Question

Consider that a $d ^{6}$ metal ion $\left( M ^{2+}\right)$ forms a complex with aqua ligands, and the spin only magnetic moment of the complex is $4.90 BM$ The geometry and the crystal field stabilization energy of the complex is :

• A. tetrahedral and $-1.6 \Delta_{ t }+1 P$
• B. tetrahedral and $-0.6 \Delta_{ t }$
• C. octahedral and $-1.6 \Delta_{0}$
• D. octahcdral and $-2.4 \Delta_{0}+2 P$

Answer 1

Answer: (B)

If spin only magnetic moment of the complex is $4.90 \,BM$, it means number of unpaired electrons should be 4.

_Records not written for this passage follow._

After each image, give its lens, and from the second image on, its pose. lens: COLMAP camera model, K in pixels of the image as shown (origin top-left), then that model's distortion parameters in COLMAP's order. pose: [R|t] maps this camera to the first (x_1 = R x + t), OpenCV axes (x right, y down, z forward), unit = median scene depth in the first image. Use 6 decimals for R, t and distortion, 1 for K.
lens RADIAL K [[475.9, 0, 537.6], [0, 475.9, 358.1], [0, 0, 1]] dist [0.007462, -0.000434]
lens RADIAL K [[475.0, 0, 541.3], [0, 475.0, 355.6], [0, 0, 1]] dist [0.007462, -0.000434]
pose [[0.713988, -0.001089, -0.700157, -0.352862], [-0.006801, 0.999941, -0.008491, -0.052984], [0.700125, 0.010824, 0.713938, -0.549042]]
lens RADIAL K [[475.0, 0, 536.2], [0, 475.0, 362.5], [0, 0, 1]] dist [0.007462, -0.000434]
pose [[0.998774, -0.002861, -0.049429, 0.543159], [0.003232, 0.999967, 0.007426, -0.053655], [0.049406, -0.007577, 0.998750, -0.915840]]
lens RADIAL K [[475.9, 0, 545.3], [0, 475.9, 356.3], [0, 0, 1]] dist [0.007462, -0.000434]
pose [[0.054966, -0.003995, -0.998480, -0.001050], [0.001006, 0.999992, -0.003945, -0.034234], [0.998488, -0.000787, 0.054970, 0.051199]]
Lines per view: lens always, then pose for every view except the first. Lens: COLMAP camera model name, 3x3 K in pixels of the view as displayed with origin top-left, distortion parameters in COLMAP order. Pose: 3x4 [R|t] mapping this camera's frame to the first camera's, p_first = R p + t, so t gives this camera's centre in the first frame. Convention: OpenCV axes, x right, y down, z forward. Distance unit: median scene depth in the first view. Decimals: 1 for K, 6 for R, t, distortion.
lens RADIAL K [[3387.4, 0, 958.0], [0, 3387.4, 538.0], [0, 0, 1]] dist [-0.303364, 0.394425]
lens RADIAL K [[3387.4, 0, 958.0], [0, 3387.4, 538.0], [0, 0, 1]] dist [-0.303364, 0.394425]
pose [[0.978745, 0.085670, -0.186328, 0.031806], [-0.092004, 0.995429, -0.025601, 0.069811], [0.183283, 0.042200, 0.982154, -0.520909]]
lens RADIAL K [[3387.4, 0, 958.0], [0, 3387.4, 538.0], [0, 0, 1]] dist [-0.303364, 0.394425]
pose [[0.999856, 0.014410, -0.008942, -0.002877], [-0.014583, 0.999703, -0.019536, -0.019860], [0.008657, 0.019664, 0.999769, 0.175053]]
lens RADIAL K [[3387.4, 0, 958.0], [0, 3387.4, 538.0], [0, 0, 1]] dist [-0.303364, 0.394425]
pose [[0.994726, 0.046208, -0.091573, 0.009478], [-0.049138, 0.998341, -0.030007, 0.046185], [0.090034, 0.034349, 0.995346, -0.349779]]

(A) In octahedral complex : $\underset{d^6}{[M(H_2O)_6]^{2+}}$



$ C.F.S.E. =\left(-0.4 \Delta_{0}\right) \times 4+\left(+0.6 \Delta_{0}\right) \times 2+0 \times P $

$=-0.4 \Delta_{0} $

(B) In tetrahedral complex : $\underset{d^6}{[M(H_2O)_4]^{2+}}$



C.F.S.E. $=\left(-0.6 \Delta_{t}\right) \times 3+\left(+0.4 \Delta_{t}\right) \times 3+0 \times P$

$=-0.6 \Delta_{ t } $